LLB student describes United Nations internship

Final year LLB Law student Anshuk Megharikh gives his account of his internship at the United Nations headquarters in New York City.

14 July 2011 was the day that the United Nations admitted its 193rd member, South Sudan, a historic occasion.

 

LLB student describes United Nations internship

It was also the first day of the best experience of my life, an internship at the Headquarters of the United Nations in New York City. I was attached to the Permanent Mission of India to the UN, as part of their delegation to the Security Council (SC). This was particularly exciting as India had the Presidency of the SC for the month of August, an honour that hasn’t been accorded to India in over nineteen years.

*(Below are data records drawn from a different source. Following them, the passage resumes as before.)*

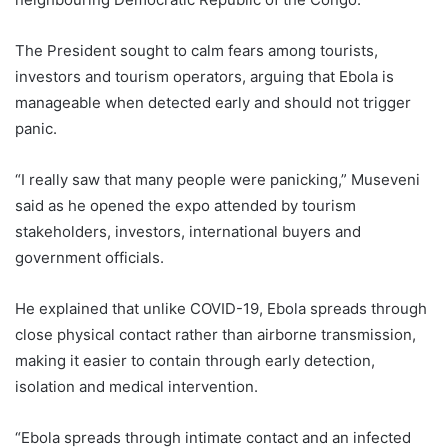
The President sought to calm fears among tourists,
investors and tourism operators, arguing that Ebola is
manageable when detected early and should not trigger
panic.
“I really saw that many people were panicking,” Museveni
said as he opened the expo attended by tourism
stakeholders, investors, international buyers and
government officials.
He explained that unlike COVID-19, Ebola spreads through
close physical contact rather than airborne transmission,
making it easier to contain through early detection,
isolation and medical intervention.
“Ebola spreads through intimate contact and an infected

I was expected to attend all the meetings of the SC including formal and informal bilateral and multilateral negotiations on various resolutions and Presidential Statements. I was also heavily involved in the work of the SC Subcommittee on Counter-Terrorism, of which the Permanent Representative of India to the UN is the Chairperson.

My work including writing reports on all the meetings I attended for the benefit of the Ministry of External Affairs in India, researching and providing backgrounders on the various issues to the Indian diplomats and taking part in negotiations when appropriate. On occasion I was also asked to attend meetings as the sole representative and make statements on behalf of India.

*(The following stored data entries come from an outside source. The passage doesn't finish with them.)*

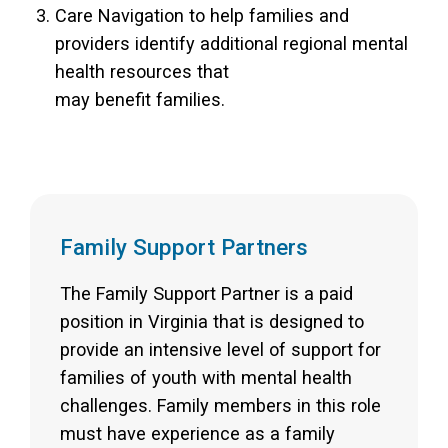
Care Navigation to help families and
providers identify additional regional mental
health resources that
may benefit families.
Family Support Partners
The Family Support Partner is a paid
position in Virginia that is designed to
provide an intensive level of support for
families of youth with mental health
challenges. Family members in this role
must have experience as a family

The work I did was fulfilling, enlightening and most of all, extremely exciting. I was fortunate enough to sit through closed deliberations on the escalating situation in Syria and the constantly changing situation in Libya.

I was also involved in the drafting of the historic Presidential Statement on the situation in Syria on the 3rd of August. It was one of only three occasions in history that a country had “dissociated” itself from a Presidential Statement, the last happening over 35 years ago.

One of the highlights of my six weeks at the UN was the opportunity to interact with a huge variety of senior leaders from Governments across the world, including the Presidents of Zimbabwe, Bolivia and Nauru; the Foreign Ministers of Serbia, Kosovo and Australia and a large number of Ministers from over fifteen different countries.

I was also lucky enough to meet celebrities such as the supermodel, Alek Wek and the captain of the New York Yankees, Alex Rodriguez. But most of all, my daily interactions with diplomats and interns from across the world were the most enriching experiences of my life, teaching me more about the culture and history of these countries than any book ever has. 

These were, by far, the best six weeks I have ever had. I did not, for one moment, mind the sixteen-hour days or the six-day weeks, simply because I loved what I was doing.

The sheer importance of the work I was involved with hit me during a casual conversation with the Indian legal attaché after negotiations on the Arms Trade Treaty. He said, “As a law student, you’re particularly lucky to have sat in on these negotiations, because if they are successful, two, maybe three years down the line, students such as yourself will be sitting in universities all across the world, studying exactly what we talked about in there, trying to figure out what we are trying to achieve.”